Task to complete:
Without the pictures, set down every record below exactly as it reads.

Dataset items:
*** Block opens ***
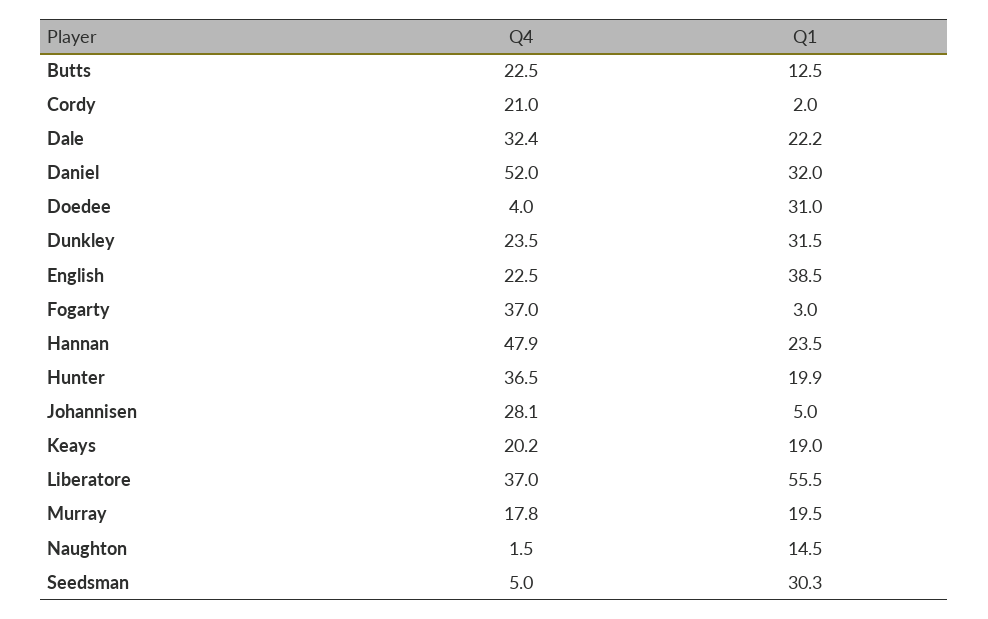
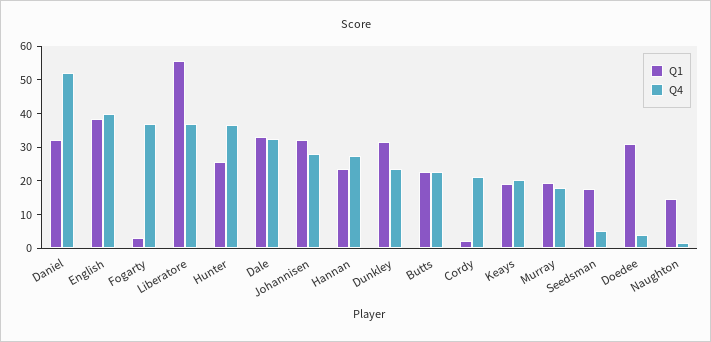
Q1, Butts: 12.5 -> 22.5
Q1, Dale: 22.2 -> 32.5
Q4, English: 22.5 -> 40
Q4, Hannan: 47.9 -> 27.5
Q1, Hunter: 19.9 -> 25
Q1, Johannisen: 5 -> 32.5
Q1, Seedsman: 30.3 -> 17.5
*** Block closes ***
Finished exercise:
Q1, Butts: 12.5 -> 22.5
Q1, Dale: 22.2 -> 32.5
Q4, English: 22.5 -> 40
Q4, Hannan: 47.9 -> 27.5
Q1, Hunter: 19.9 -> 25
Q1, Johannisen: 5 -> 32.5
Q1, Seedsman: 30.3 -> 17.5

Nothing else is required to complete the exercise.